Bleck attitude

23 avril 2018

Stop

Début avril 2007 par une belle fin de soirée j'ai ouvert ce blog. Le premier billet n'avait vraiment aucun intérêt et j'ai eu 2 commentaires de la part de Kahla et puis de Anne (Papilles & Pubilles) qui a fait un sacré bout de chemin depuis.

J'arrête "Bleck Attitude" ce putain de blog me plaît trop pour que je le supprime, il reste donc un moment flottant entre deux eaux tel une bouteille à la mer. Je continuerai à commenter sur ton blog, même que je signerai Bleck, c'est comme ça. Merci à toutes et à tous les lecteurs et commentateurs bienveillants qui m'ont accompagné au long de ces années à l'exception des deux premières commentatrices je ne citerai personne ce serai discourtois pour toutes celles et ceux que j'ai oubliées.

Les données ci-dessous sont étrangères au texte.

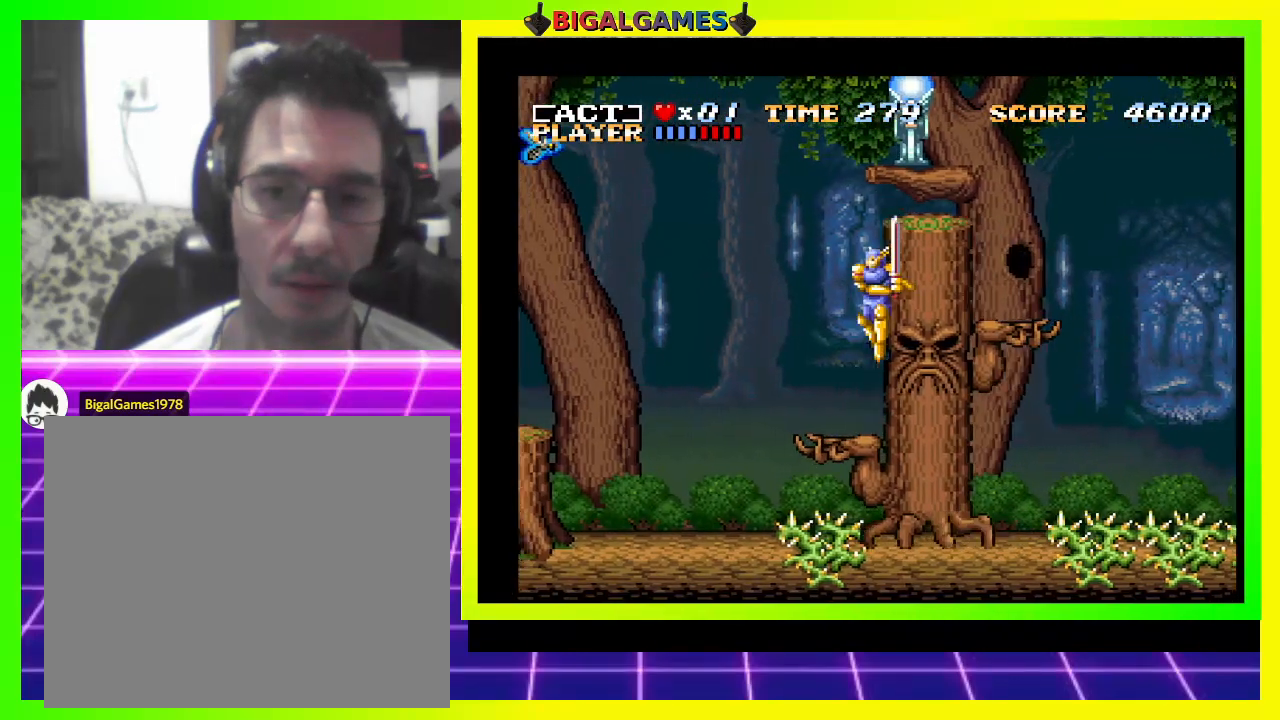
{"buttons": [], "right_stick": "center", "events": [[233, "DPAD_RIGHT", "up"], [300, "CROSS", "up"]]}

Vous m'avez souvent amusé ou ému, vous m'avez parfois surpris, souvent vous m'avez appris des choses dont j'ignorais l'existence. J'ai tenté de répondre à tous vos messages. Je dois toujours quelque chose à la trouvatrice du pont de Noirmoutier. J'ai rencontré deux ou trois personnes vraiment dignes d'intérêt je pense nottamment à cette Demoiselle qui m'a attendu à l'entrée du jardin des plantes. J'ai viré également 3 ou 4 auteurs de commentaires et ça c'est bien passé, à l'exception d'un seul qui s'accroche toujours.

Ici j'ai raconté ma petite vie, mes kilomètres mes joies, j'ai dit mes rencontres et mes peines sans pudeur, il y a de l'authentique et de la déconne grave, j'en ai exaspéré quelques tonnes, je pense en avoir amusé beaucoup, attendri certains. Sinon et bien évidemment j'emmerde les cons, c'est vulgaire oui, c'est vulgaire.

En 2012, alors que j'étais très mal suite à une maladie "Bleck Attitude" et ses commentaires qualitatifs m'on beaucoup aidé, je ne l'oublie pas.

Je n'ai plus envie, alors c'est simple j'arrête. Merci de m'avoir accompagné je vous souhaite à toutes à tous le meilleur.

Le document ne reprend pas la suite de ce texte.